**Exercise prompt:** From the line containing "Regulation and SF<sub>6</sub>" to the end of the listing, copy each line exactly and leave out all others.

**Listed records:**
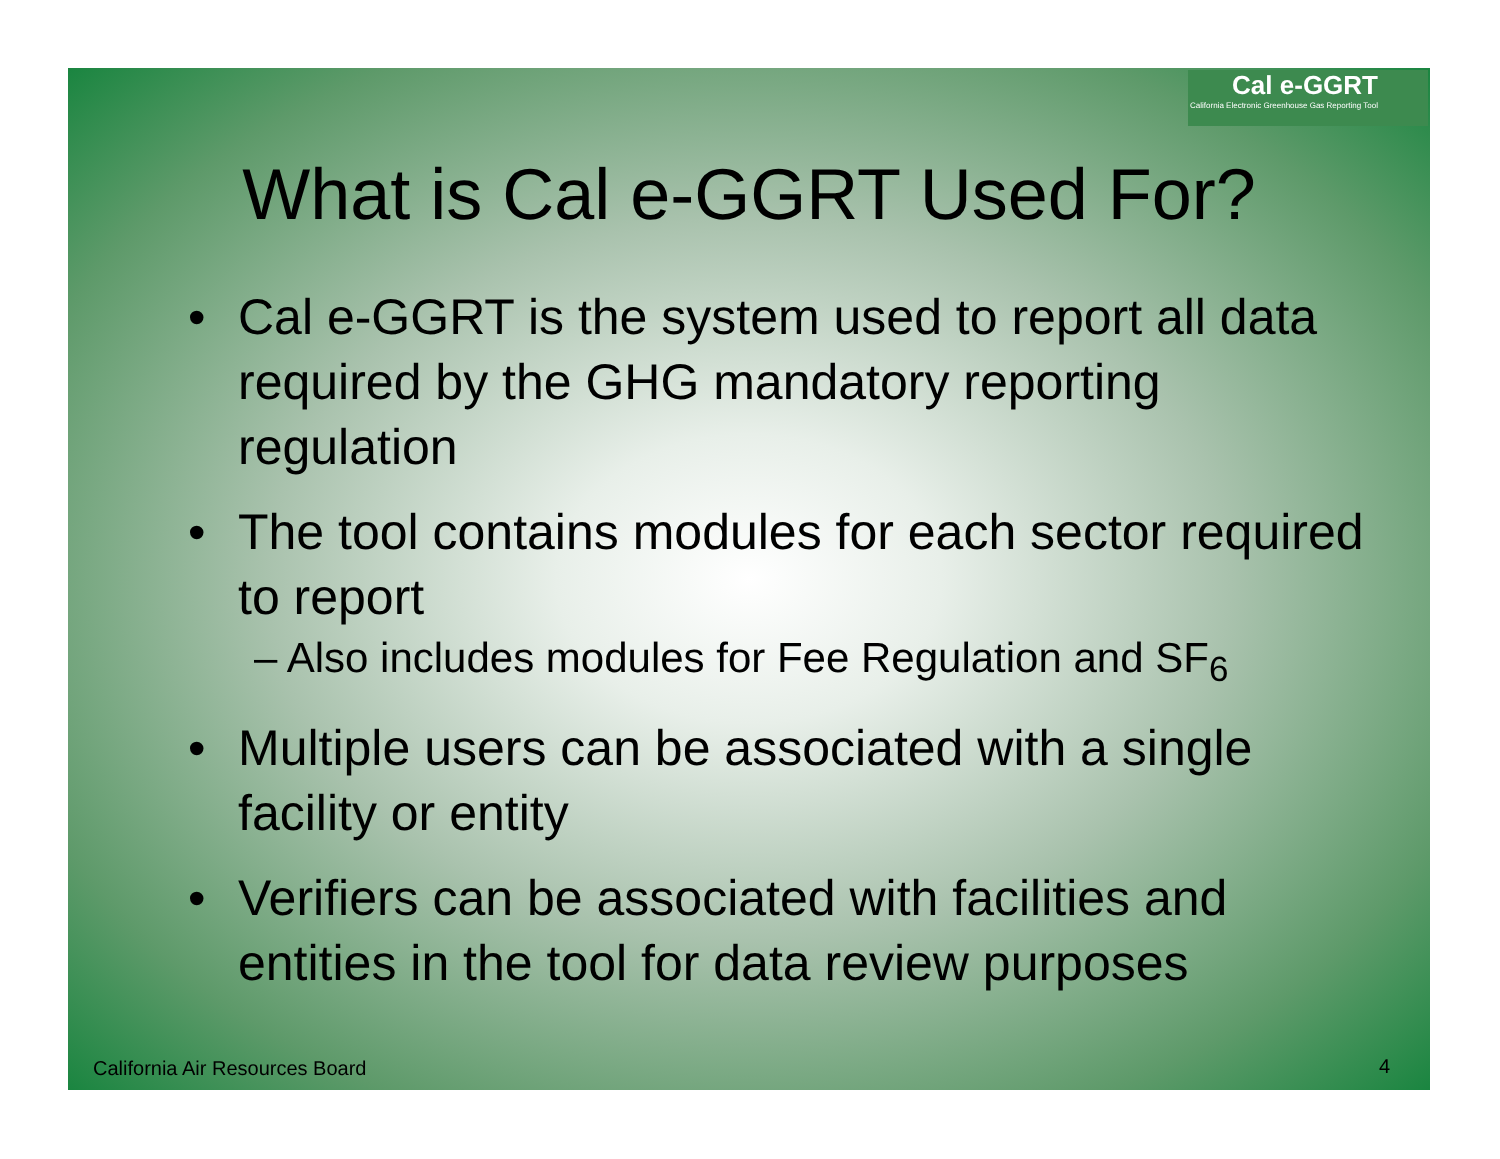Cal e-GGRT
California Electronic Greenhouse Gas Reporting Tool
What is Cal e-GGRT Used For?
• Cal e-GGRT is the system used to report all data required by the GHG mandatory reporting regulation
• The tool contains modules for each sector required to report
– Also includes modules for Fee Regulation and SF<sub>6</sub>
• Multiple users can be associated with a single facility or entity
• Verifiers can be associated with facilities and entities in the tool for data review purposes
California Air Resources Board 4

**Task answer:**
– Also includes modules for Fee Regulation and SF<sub>6</sub>
• Multiple users can be associated with a single facility or entity
• Verifiers can be associated with facilities and entities in the tool for data review purposes
California Air Resources Board 4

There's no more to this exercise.